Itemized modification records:
+ + + + +

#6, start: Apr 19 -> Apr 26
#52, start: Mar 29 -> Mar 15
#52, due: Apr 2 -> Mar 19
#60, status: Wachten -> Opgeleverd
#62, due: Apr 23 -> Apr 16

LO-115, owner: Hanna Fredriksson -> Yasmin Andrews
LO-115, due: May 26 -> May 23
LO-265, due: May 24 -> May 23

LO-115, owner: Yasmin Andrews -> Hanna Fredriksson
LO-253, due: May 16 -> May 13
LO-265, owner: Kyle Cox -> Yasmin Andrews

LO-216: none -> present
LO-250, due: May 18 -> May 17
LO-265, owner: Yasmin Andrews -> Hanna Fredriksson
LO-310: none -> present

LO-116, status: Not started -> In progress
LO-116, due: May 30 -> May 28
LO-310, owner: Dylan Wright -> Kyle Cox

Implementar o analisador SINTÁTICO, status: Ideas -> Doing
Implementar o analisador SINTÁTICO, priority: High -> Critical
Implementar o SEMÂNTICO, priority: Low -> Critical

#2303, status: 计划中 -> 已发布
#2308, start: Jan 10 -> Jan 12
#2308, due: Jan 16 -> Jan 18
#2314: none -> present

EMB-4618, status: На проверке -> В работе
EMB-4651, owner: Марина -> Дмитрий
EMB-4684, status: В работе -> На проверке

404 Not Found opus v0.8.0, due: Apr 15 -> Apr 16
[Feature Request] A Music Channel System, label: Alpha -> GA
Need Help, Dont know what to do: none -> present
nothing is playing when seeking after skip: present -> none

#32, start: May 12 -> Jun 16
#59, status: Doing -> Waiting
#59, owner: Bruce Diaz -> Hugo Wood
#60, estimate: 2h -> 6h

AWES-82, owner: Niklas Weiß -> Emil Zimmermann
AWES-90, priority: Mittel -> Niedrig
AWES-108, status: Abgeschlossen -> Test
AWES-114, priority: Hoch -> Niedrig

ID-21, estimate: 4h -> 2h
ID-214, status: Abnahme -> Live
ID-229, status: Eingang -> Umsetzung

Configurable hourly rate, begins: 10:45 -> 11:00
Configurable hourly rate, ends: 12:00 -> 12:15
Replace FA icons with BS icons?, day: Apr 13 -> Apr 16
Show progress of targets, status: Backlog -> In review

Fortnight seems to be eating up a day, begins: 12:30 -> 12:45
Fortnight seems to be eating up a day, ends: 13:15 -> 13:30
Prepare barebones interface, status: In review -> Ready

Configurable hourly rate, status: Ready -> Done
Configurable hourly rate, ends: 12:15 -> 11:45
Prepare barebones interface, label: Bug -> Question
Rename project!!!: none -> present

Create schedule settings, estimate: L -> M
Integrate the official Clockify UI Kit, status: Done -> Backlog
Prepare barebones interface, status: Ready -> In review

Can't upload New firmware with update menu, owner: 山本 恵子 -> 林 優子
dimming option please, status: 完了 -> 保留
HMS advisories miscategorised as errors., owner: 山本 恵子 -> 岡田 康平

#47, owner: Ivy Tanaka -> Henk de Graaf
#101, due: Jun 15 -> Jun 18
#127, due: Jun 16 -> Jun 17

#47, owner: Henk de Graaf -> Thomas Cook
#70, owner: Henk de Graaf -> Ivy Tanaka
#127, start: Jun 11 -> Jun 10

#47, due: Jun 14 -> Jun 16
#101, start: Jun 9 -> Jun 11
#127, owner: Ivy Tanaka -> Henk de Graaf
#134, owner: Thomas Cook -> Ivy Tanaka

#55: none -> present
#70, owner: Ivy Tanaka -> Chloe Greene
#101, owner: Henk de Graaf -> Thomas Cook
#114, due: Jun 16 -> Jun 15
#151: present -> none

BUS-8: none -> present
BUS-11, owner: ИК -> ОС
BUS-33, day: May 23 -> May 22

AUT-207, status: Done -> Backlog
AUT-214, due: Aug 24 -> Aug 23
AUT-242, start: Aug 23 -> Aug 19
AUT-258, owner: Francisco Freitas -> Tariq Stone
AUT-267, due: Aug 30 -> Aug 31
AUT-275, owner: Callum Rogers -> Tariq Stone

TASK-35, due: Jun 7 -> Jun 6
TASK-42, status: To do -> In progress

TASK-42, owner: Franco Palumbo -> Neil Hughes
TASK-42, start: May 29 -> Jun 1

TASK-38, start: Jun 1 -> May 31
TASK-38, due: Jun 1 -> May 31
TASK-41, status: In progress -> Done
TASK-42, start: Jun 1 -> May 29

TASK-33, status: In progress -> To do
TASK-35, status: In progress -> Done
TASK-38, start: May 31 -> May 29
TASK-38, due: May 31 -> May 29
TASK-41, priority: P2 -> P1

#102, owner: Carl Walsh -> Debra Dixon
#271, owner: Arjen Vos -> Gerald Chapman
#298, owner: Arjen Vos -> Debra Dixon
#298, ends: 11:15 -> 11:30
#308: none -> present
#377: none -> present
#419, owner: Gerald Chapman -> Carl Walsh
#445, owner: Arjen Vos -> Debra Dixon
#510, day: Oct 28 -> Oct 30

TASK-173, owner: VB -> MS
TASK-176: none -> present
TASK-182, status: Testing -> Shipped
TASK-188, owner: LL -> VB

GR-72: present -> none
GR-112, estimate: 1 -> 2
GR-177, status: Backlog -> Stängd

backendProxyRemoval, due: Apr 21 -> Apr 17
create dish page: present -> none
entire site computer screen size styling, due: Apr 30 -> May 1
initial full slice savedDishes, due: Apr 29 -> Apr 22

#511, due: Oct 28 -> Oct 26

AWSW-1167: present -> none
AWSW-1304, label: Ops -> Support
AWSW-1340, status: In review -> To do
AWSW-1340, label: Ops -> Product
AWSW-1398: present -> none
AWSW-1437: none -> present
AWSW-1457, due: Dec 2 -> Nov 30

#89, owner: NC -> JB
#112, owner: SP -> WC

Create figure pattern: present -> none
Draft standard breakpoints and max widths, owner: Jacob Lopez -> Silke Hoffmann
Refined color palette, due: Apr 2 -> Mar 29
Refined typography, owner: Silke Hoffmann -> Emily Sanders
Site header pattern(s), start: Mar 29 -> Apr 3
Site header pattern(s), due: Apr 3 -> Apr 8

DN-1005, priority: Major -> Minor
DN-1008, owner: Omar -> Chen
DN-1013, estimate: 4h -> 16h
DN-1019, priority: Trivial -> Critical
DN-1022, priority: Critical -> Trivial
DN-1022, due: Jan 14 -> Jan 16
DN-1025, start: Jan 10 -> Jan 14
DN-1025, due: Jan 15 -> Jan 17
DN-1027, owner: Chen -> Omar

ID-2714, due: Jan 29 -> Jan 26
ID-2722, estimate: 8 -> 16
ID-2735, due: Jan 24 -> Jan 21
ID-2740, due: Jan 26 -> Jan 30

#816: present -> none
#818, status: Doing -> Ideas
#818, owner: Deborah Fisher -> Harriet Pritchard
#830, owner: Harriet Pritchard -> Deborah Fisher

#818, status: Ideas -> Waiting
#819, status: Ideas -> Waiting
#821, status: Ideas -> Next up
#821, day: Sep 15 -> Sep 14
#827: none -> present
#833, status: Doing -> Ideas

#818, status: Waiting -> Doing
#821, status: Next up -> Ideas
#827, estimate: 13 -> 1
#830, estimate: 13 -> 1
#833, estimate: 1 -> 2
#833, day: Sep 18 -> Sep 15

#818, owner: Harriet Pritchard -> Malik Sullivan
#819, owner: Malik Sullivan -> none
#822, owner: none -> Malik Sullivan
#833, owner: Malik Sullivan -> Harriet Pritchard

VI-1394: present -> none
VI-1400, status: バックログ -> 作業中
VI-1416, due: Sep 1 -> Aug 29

+ + + + +

* **EXERCISE BRIEF**:
From the first line down to the last, give the records again exactly.

* **COMPLETED EXERCISE**:
#6, start: Apr 19 -> Apr 26
#52, start: Mar 29 -> Mar 15
#52, due: Apr 2 -> Mar 19
#60, status: Wachten -> Opgeleverd
#62, due: Apr 23 -> Apr 16

LO-115, owner: Hanna Fredriksson -> Yasmin Andrews
LO-115, due: May 26 -> May 23
LO-265, due: May 24 -> May 23

LO-115, owner: Yasmin Andrews -> Hanna Fredriksson
LO-253, due: May 16 -> May 13
LO-265, owner: Kyle Cox -> Yasmin Andrews

LO-216: none -> present
LO-250, due: May 18 -> May 17
LO-265, owner: Yasmin Andrews -> Hanna Fredriksson
LO-310: none -> present

LO-116, status: Not started -> In progress
LO-116, due: May 30 -> May 28
LO-310, owner: Dylan Wright -> Kyle Cox

Implementar o analisador SINTÁTICO, status: Ideas -> Doing
Implementar o analisador SINTÁTICO, priority: High -> Critical
Implementar o SEMÂNTICO, priority: Low -> Critical

#2303, status: 计划中 -> 已发布
#2308, start: Jan 10 -> Jan 12
#2308, due: Jan 16 -> Jan 18
#2314: none -> present

EMB-4618, status: На проверке -> В работе
EMB-4651, owner: Марина -> Дмитрий
EMB-4684, status: В работе -> На проверке

404 Not Found opus v0.8.0, due: Apr 15 -> Apr 16
[Feature Request] A Music Channel System, label: Alpha -> GA
Need Help, Dont know what to do: none -> present
nothing is playing when seeking after skip: present -> none

#32, start: May 12 -> Jun 16
#59, status: Doing -> Waiting
#59, owner: Bruce Diaz -> Hugo Wood
#60, estimate: 2h -> 6h

AWES-82, owner: Niklas Weiß -> Emil Zimmermann
AWES-90, priority: Mittel -> Niedrig
AWES-108, status: Abgeschlossen -> Test
AWES-114, priority: Hoch -> Niedrig

ID-21, estimate: 4h -> 2h
ID-214, status: Abnahme -> Live
ID-229, status: Eingang -> Umsetzung

Configurable hourly rate, begins: 10:45 -> 11:00
Configurable hourly rate, ends: 12:00 -> 12:15
Replace FA icons with BS icons?, day: Apr 13 -> Apr 16
Show progress of targets, status: Backlog -> In review

Fortnight seems to be eating up a day, begins: 12:30 -> 12:45
Fortnight seems to be eating up a day, ends: 13:15 -> 13:30
Prepare barebones interface, status: In review -> Ready

Configurable hourly rate, status: Ready -> Done
Configurable hourly rate, ends: 12:15 -> 11:45
Prepare barebones interface, label: Bug -> Question
Rename project!!!: none -> present

Create schedule settings, estimate: L -> M
Integrate the official Clockify UI Kit, status: Done -> Backlog
Prepare barebones interface, status: Ready -> In review

Can't upload New firmware with update menu, owner: 山本 恵子 -> 林 優子
dimming option please, status: 完了 -> 保留
HMS advisories miscategorised as errors., owner: 山本 恵子 -> 岡田 康平

#47, owner: Ivy Tanaka -> Henk de Graaf
#101, due: Jun 15 -> Jun 18
#127, due: Jun 16 -> Jun 17

#47, owner: Henk de Graaf -> Thomas Cook
#70, owner: Henk de Graaf -> Ivy Tanaka
#127, start: Jun 11 -> Jun 10

#47, due: Jun 14 -> Jun 16
#101, start: Jun 9 -> Jun 11
#127, owner: Ivy Tanaka -> Henk de Graaf
#134, owner: Thomas Cook -> Ivy Tanaka

#55: none -> present
#70, owner: Ivy Tanaka -> Chloe Greene
#101, owner: Henk de Graaf -> Thomas Cook
#114, due: Jun 16 -> Jun 15
#151: present -> none

BUS-8: none -> present
BUS-11, owner: ИК -> ОС
BUS-33, day: May 23 -> May 22

AUT-207, status: Done -> Backlog
AUT-214, due: Aug 24 -> Aug 23
AUT-242, start: Aug 23 -> Aug 19
AUT-258, owner: Francisco Freitas -> Tariq Stone
AUT-267, due: Aug 30 -> Aug 31
AUT-275, owner: Callum Rogers -> Tariq Stone

TASK-35, due: Jun 7 -> Jun 6
TASK-42, status: To do -> In progress

TASK-42, owner: Franco Palumbo -> Neil Hughes
TASK-42, start: May 29 -> Jun 1

TASK-38, start: Jun 1 -> May 31
TASK-38, due: Jun 1 -> May 31
TASK-41, status: In progress -> Done
TASK-42, start: Jun 1 -> May 29

TASK-33, status: In progress -> To do
TASK-35, status: In progress -> Done
TASK-38, start: May 31 -> May 29
TASK-38, due: May 31 -> May 29
TASK-41, priority: P2 -> P1

#102, owner: Carl Walsh -> Debra Dixon
#271, owner: Arjen Vos -> Gerald Chapman
#298, owner: Arjen Vos -> Debra Dixon
#298, ends: 11:15 -> 11:30
#308: none -> present
#377: none -> present
#419, owner: Gerald Chapman -> Carl Walsh
#445, owner: Arjen Vos -> Debra Dixon
#510, day: Oct 28 -> Oct 30

TASK-173, owner: VB -> MS
TASK-176: none -> present
TASK-182, status: Testing -> Shipped
TASK-188, owner: LL -> VB

GR-72: present -> none
GR-112, estimate: 1 -> 2
GR-177, status: Backlog -> Stängd

backendProxyRemoval, due: Apr 21 -> Apr 17
create dish page: present -> none
entire site computer screen size styling, due: Apr 30 -> May 1
initial full slice savedDishes, due: Apr 29 -> Apr 22

#511, due: Oct 28 -> Oct 26

AWSW-1167: present -> none
AWSW-1304, label: Ops -> Support
AWSW-1340, status: In review -> To do
AWSW-1340, label: Ops -> Product
AWSW-1398: present -> none
AWSW-1437: none -> present
AWSW-1457, due: Dec 2 -> Nov 30

#89, owner: NC -> JB
#112, owner: SP -> WC

Create figure pattern: present -> none
Draft standard breakpoints and max widths, owner: Jacob Lopez -> Silke Hoffmann
Refined color palette, due: Apr 2 -> Mar 29
Refined typography, owner: Silke Hoffmann -> Emily Sanders
Site header pattern(s), start: Mar 29 -> Apr 3
Site header pattern(s), due: Apr 3 -> Apr 8

DN-1005, priority: Major -> Minor
DN-1008, owner: Omar -> Chen
DN-1013, estimate: 4h -> 16h
DN-1019, priority: Trivial -> Critical
DN-1022, priority: Critical -> Trivial
DN-1022, due: Jan 14 -> Jan 16
DN-1025, start: Jan 10 -> Jan 14
DN-1025, due: Jan 15 -> Jan 17
DN-1027, owner: Chen -> Omar

ID-2714, due: Jan 29 -> Jan 26
ID-2722, estimate: 8 -> 16
ID-2735, due: Jan 24 -> Jan 21
ID-2740, due: Jan 26 -> Jan 30

#816: present -> none
#818, status: Doing -> Ideas
#818, owner: Deborah Fisher -> Harriet Pritchard
#830, owner: Harriet Pritchard -> Deborah Fisher

#818, status: Ideas -> Waiting
#819, status: Ideas -> Waiting
#821, status: Ideas -> Next up
#821, day: Sep 15 -> Sep 14
#827: none -> present
#833, status: Doing -> Ideas

#818, status: Waiting -> Doing
#821, status: Next up -> Ideas
#827, estimate: 13 -> 1
#830, estimate: 13 -> 1
#833, estimate: 1 -> 2
#833, day: Sep 18 -> Sep 15

#818, owner: Harriet Pritchard -> Malik Sullivan
#819, owner: Malik Sullivan -> none
#822, owner: none -> Malik Sullivan
#833, owner: Malik Sullivan -> Harriet Pritchard

VI-1394: present -> none
VI-1400, status: バックログ -> 作業中
VI-1416, due: Sep 1 -> Aug 29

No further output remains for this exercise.